§ **Text segment**
In an official report issued on 18 July in Geneva, TRACIT and UNCTAD  map the 17 UN SDGs against the following sectors: agri-foods, alcohol, fisheries, forestry,  petroleum, pharmaceuticals, precious metals and gemstones, pesticides, tobacco,  wildlife and all forms of counterfeiting and piracy.

These sectors were chosen because they participate significantly in international trade and are particularly vulnerable to illicit trade. Trafficking in persons is also examined as a particularly abhorrent phenomenon affecting supply chains and basic human rights as well as contributing to illicit trade practices.

This publication seeks to help governments and business better understand how their efforts to achieve sustainable development must account for the negative forces of illicit trade.

Recommendations

The sweeping, negative impacts of illicit trade on the SDGs point to a wide range of challenges for both governments and business. Hence, it will be expedient to:

  • Attend to developing and least developed countries: The alarming consequences of illicit trade are especially evident in developing countries hard-pressed to monetize resources, commercialize innovation, attract investment, establish lasting job opportunities and create genuine, long-term economic growth. As such, it will be critical to support the capabilities of developing countries to better defend against illicit trade by inter alia taking stock of national government experiences, challenges, priorities and requests for assistance while also identifying where “in-country” efforts would be most valuable and most effective.
  • Account for the interconnected nature of the challenge: As noted by the UN, the SDGs are integrated and indivisible in nature with significant inter-linkages across the goals and targets. Ending poverty, for example, must go hand-in-hand with strategies that build economic growth and address a range of social needs including education, health, social protection, job opportunities and environmental stewardship. By the same token, a holistic approach is needed to address the significant number of interdependencies and overlapping problems relating to multiple forms of illicit trade. The impacts of illicit trade cannot be examined effectively in isolation of other sectors, nor can they be addressed in isolation of the SDGs.

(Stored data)
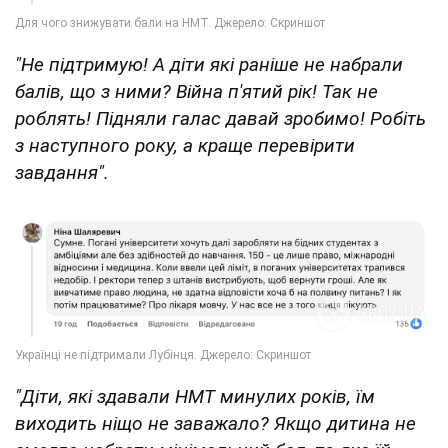
"Не підтримую! А діти які раніше не набрали
балів, що з ними? Війна п'ятий рік! Так не
роблять! Підняли галас давай зробимо! Робіть
з наступного року, а краще перевірити
завдання".
"Діти, які здавали НМТ минулих років, їм
виходить ніщо не заважало? Якщо дитина не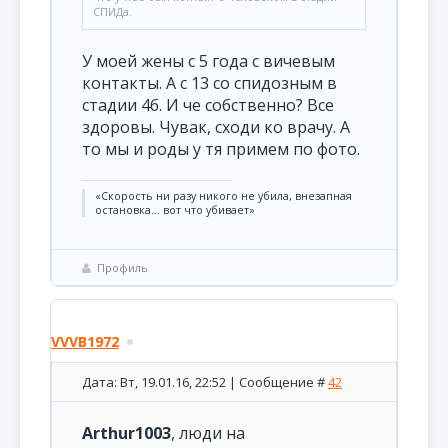
СПИДа.
У моей жены с 5 года с вичевым
контакты. А с 13 со спидозным в
стадии 4б. И че собственно? Все
здоровы. Чувак, сходи ко врачу. А
то мы и роды у тя примем по фото.
«Скорость ни разу никого не убила, внезапная
остановка... вот что убивает»
Профиль
VVVB1972
Дата: Вт, 19.01.16, 22:52 | Сообщение #
42
Arthur1003
, люди на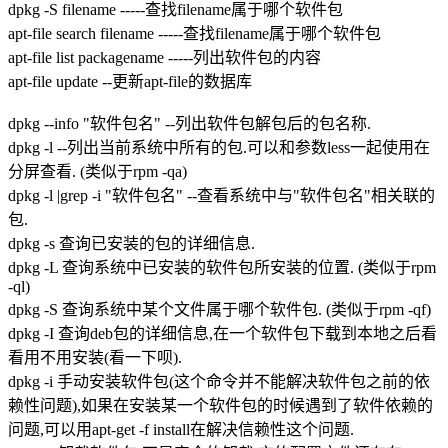
dpkg -S filename -----查找filename属于哪个软件包
apt-file search filename -----查找filename属于哪个软件包
apt-file list packagename -----列出软件包的内容
apt-file update --更新apt-file的数据库
dpkg --info "软件包名" --列出软件包解包后的包名称.
dpkg -l --列出当前系统中所有的包.可以和参数less一起使用在
分屏查看. (类似于rpm -qa)
dpkg -l |grep -i "软件包名" --查看系统中与"软件包名"相关联的
包.
dpkg -s 查询已安装的包的详细信息.
dpkg -L 查询系统中已安装的软件包所安装的位置. (类似于rpm
-ql)
dpkg -S 查询系统中某个文件属于哪个软件包. (类似于rpm -qf)
dpkg -I 查询deb包的详细信息,在一个软件包下载到本地之后看
看用不用安装(看一下呗).
dpkg -i 手动安装软件包(这个命令并不能解决软件包之前的依
赖性问题),如果在安装某一个软件包的时候遇到了软件依赖的
问题,可以用apt-get -f install在解决信赖性这个问题.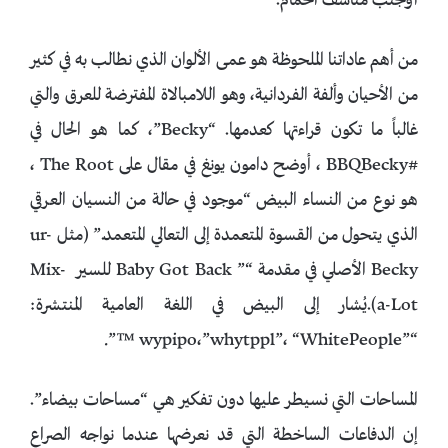
أوتجنب مناشف الحمام.
من أهم عاداتنا الملحوظة هو عمى الألوان الذي نطالب به في كثير
من الأحيان وألفة الفردانية، وهو اللامبالاة المفترضة للعرق والتي
غالباً ما تكون قراءتها كعدمها. “Becky”، كما هو الحال في
#BBQBecky ، أوضح دامون يونغ في مقال على The Root ،
هو نوع من النساء البيض “موجود في حالة من النسيان العرقي
الذي يتحول من القسوة المتعمدة إلى التعالي المتعمد.” (مثل ur-
Becky الأصلي في مقدمة “” Baby Got Back للسير Mix-
a-Lot).يُشار إلى البيض في اللغة العامية المنتشرة:
“”wypipo،”whytppl”، “WhitePeople ™”.
المساحات التي نسيطر عليها دون تفكير هي “مساحات بيضاء”.
إن الدفاعات الساخطة التي قد نعرضها عندما نواجه الصراع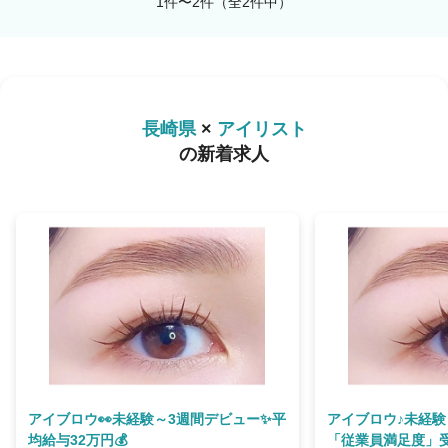
1件〜2件（全2件中）
長崎県
×
アイリスト
の新着求人
アイブロウ👀未経験～3週間デビュー✨平
アイブロウ♪未経験
均給与32万円💰
「従業員満足度」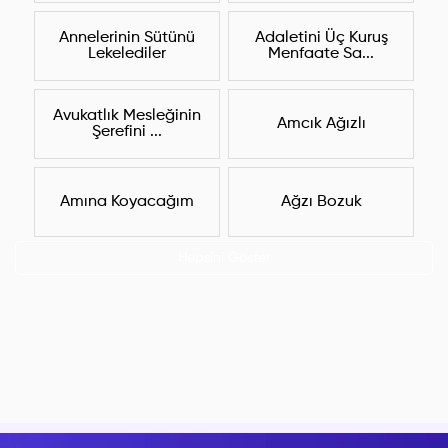
Annelerinin Sütünü
Adaletini Üç Kuruş
Lekelediler
Menfaate Sa...
Avukatlık Mesleğinin
Amcık Ağızlı
Şerefini ...
Amına Koyacağım
Ağzı Bozuk
Hepsini Göster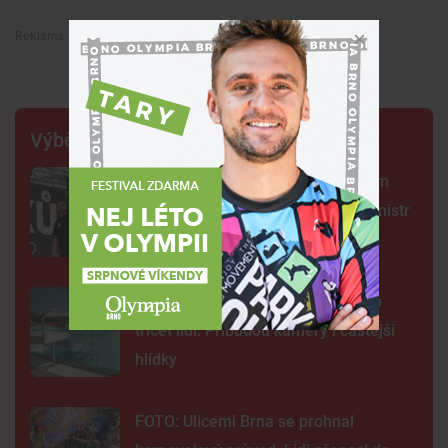
Premium
Výběr šéfredaktora
Centrum Brna ovládli šermíři. Jsem
jako Kung Fu Panda, řekl čerstvý mistr
světa
Na plovárně ve Znojmě se popralo
třicet lidí. Přibudou kamery i častější
hlídky
FOTO: Ulicemi Brna se prohnal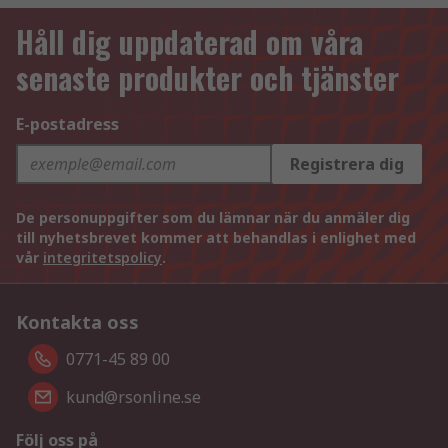
Håll dig uppdaterad om våra
senaste produkter och tjänster
E-postadress
Registrera dig
De personuppgifter som du lämnar när du anmäler dig
till nyhetsbrevet kommer att behandlas i enlighet med
vår
integritetspolicy
.
Kontakta oss
0771-45 89 00
kund@rsonline.se
Följ oss på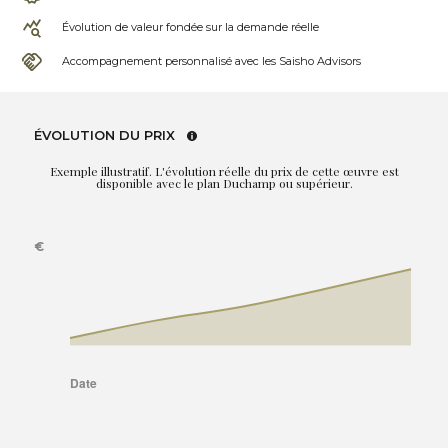
Évolution de valeur fondée sur la demande réelle
Accompagnement personnalisé avec les Saisho Advisors
ÉVOLUTION DU PRIX
Exemple illustratif. L'évolution réelle du prix de cette œuvre est
disponible avec le plan Duchamp ou supérieur.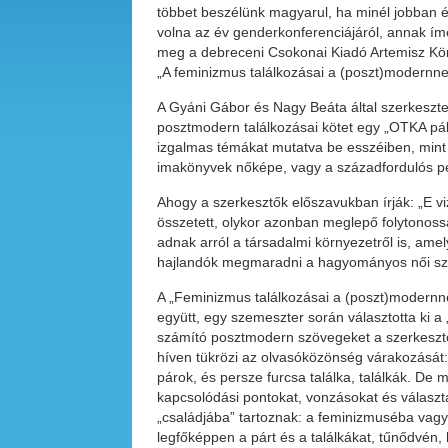
többet beszélünk magyarul, ha minél jobban 
volna az év genderkonferenciájáról, annak ím
meg a debreceni Csokonai Kiadó Artemisz Kö
„A feminizmus találkozásai a (poszt)modernne
A Gyáni Gábor és Nagy Beáta által szerkeszt
posztmodern találkozásai kötet egy „OTKA pál
izgalmas témákat mutatva be esszéiben, mint
imakönyvek nőképe, vagy a századfordulós pest
Ahogy a szerkesztők előszavukban írják: „E vi
összetett, olykor azonban meglepő folytonoss
adnak arról a társadalmi környezetről is, ame
hajlandók megmaradni a hagyományos női szer
A „Feminizmus találkozásai a (poszt)modernnel
együtt, egy szemeszter során választotta ki a
számító posztmodern szövegeket a szerkesztő 
híven tükrözi az olvasóközönség várakozását:
párok, és persze furcsa találka, találkák. De 
kapcsolódási pontokat, vonzásokat és választ
„családjába” tartoznak: a feminizmuséba va
legfőképpen a párt és a találkákat, tűnődvén, 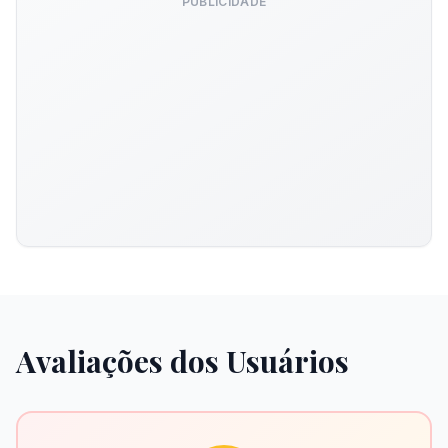
PUBLICIDADE
Avaliações dos Usuários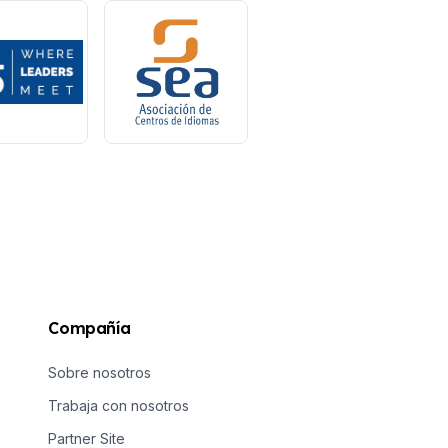
Compañía
Sobre nosotros
Trabaja con nosotros
Partner Site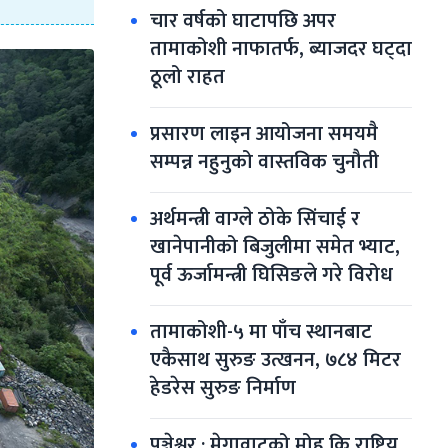
चार वर्षको घाटापछि अपर 
तामाकोशी नाफातर्फ, ब्याजदर घट्दा 
ठूलो राहत
प्रसारण लाइन आयोजना समयमै 
सम्पन्न नहुनुको वास्तविक चुनौती
अर्थमन्त्री वाग्ले ठोके सिंचाई र 
खानेपानीको बिजुलीमा समेत भ्याट, 
पूर्व ऊर्जामन्त्री घिसिङले गरे विरोध
तामाकोशी-५ मा पाँच स्थानबाट 
एकैसाथ सुरुङ उत्खनन, ७८४ मिटर 
हेडरेस सुरुङ निर्माण
पञ्चेश्वर : मेगावाटको मोह कि राष्ट्रिय 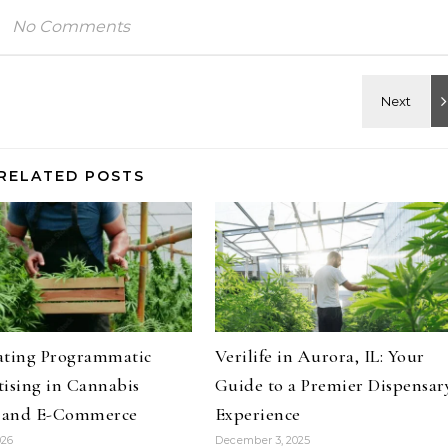
No Comments
RELATED POSTS
ating Programmatic
Verilife in Aurora, IL: Your
ising in Cannabis
Guide to a Premier Dispensar
l and E-Commerce
Experience
026
December 3, 2025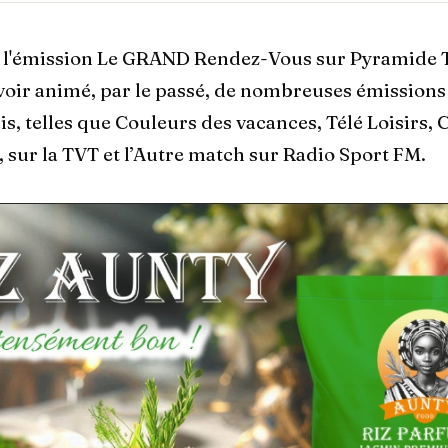
l'émission Le GRAND Rendez-Vous sur Pyramide TV,
oir animé, par le passé, de nombreuses émissions
s, telles que Couleurs des vacances, Télé Loisirs, 
, sur la TVT et l’Autre match sur Radio Sport FM.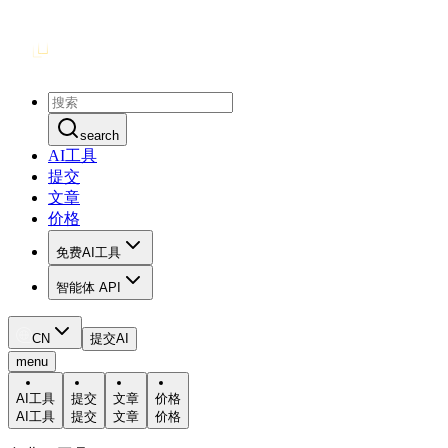
search
AI工具
提交
文章
价格
免费AI工具
智能体 API
CN
提交AI
menu
AI工具
提交
文章
价格
AI工具
提交
文章
价格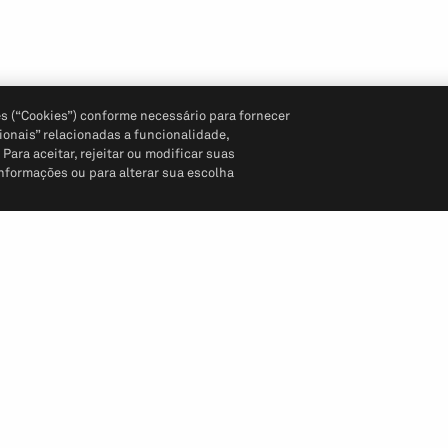
s (“Cookies”) conforme necessário para fornecer
ionais” relacionadas a funcionalidade,
ara aceitar, rejeitar ou modificar suas
informações ou para alterar sua escolha
Siga-nos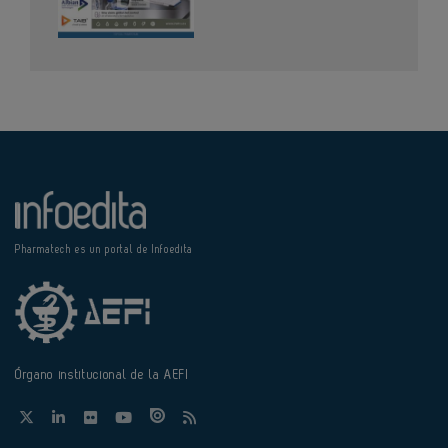
Pharmatech es un portal de Infoedita
Órgano institucional de la AEFI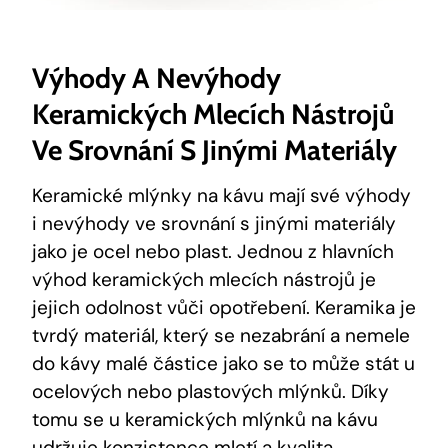
Výhody A Nevýhody
Keramických Mlecích Nástrojů
Ve Srovnání S Jinými Materiály
Keramické mlýnky na kávu mají své výhody
i nevýhody ve srovnání s jinými materiály
jako je ocel nebo plast. Jednou z hlavních
výhod keramických mlecích nástrojů je
jejich odolnost vůči opotřebení. Keramika je
tvrdý materiál, který se nezabrání a nemele
do kávy malé částice jako se to může stát u
ocelových nebo plastových mlýnků. Díky
tomu se u keramických mlýnků na kávu
udržuje konzistence mletí a kvalita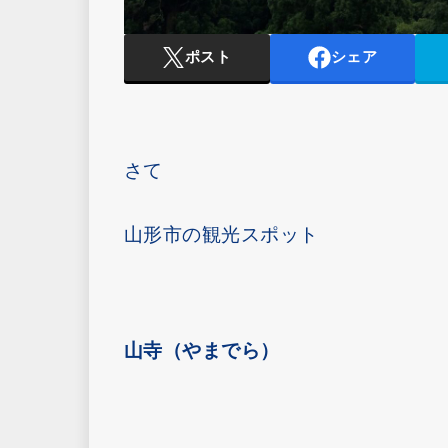
ポスト
シェア
さて
山形市の観光スポット
山寺（やまでら）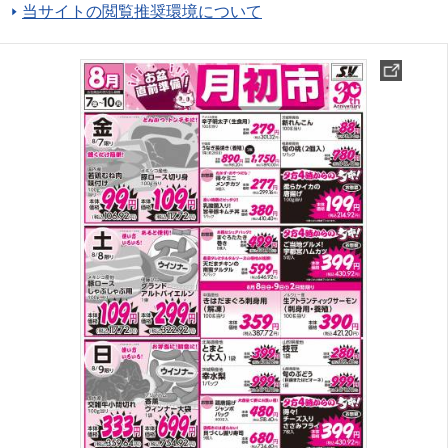
当サイトの閲覧推奨環境について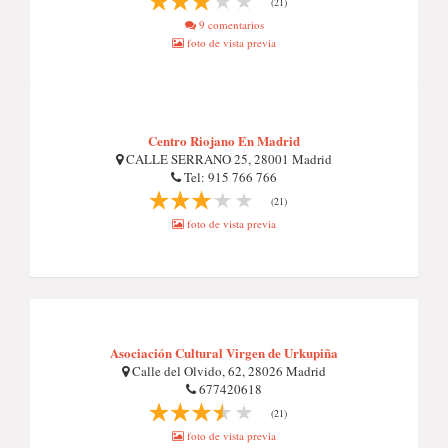
(21)
9 comentarios
foto de vista previa
Centro Riojano En Madrid
CALLE SERRANO 25, 28001 Madrid
Tel: 915 766 766
(21)
foto de vista previa
Asociación Cultural Virgen de Urkupiña
Calle del Olvido, 62, 28026 Madrid
677420618
(21)
foto de vista previa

§ **What you need to do**
**A)** Does each statement agree with the illicit trade text? Answer yes or no for each, quoting the words from the text that decide it. (i) The report was issued in Geneva on 18 July. (ii) The sectors were chosen because they play only a minor part in international trade. (iii) Trafficking in persons is also examined.
**B)** Resume the illicit trade text after its last sentence.
The records are separate material, apart from the illicit trade text.

§ **Answers in order**
**A)**
(i) Yes: "In an official report issued on 18 July in Geneva"
(ii) No: "they participate significantly in international trade and are particularly vulnerable to illicit trade"
(iii) Yes: "Trafficking in persons is also examined as a particularly abhorrent phenomenon"

**B)**
  • Promote shared responsibility: Improving public-private dialogue and promoting partnerships will be needed to address the global nature of illicit trade. Public and private actors can play an important role in determining a responsive, evidence-based work program for addressing illicit trade, including delineation of best practices, and, where applicable, development of regulatory standards.
  • Prioritize the policy response: The findings from this study demonstrate that illicit trade is a significant deterrent to achieving the SDGs. As governments go about formulating policies and implementing programs to achieve the SDGs, a first order consideration should be to reduce the deterrent forces of illicit trade and plug the fiscal leakages associated with it. This approach has the immediate effect of adding resources and revenues back into the global economy, putting more policy tools back on the table, and reducing timelines, costs and other hurdles to achieving the goals.
  • Foster political will and leadership: Addressing the threat of illicit trade on the SDGs will require political will of government officials at all levels to prioritize the problem, actively pursue solutions and invest in enforcement measures. This study provides a first step in raising awareness on the threat of illicit trade on achieving the SDGs. The work also serves as a roadmap to help policy makers identify areas that merit greater attention and to formulate effective strategies to address the serious threats posed by illicit trade.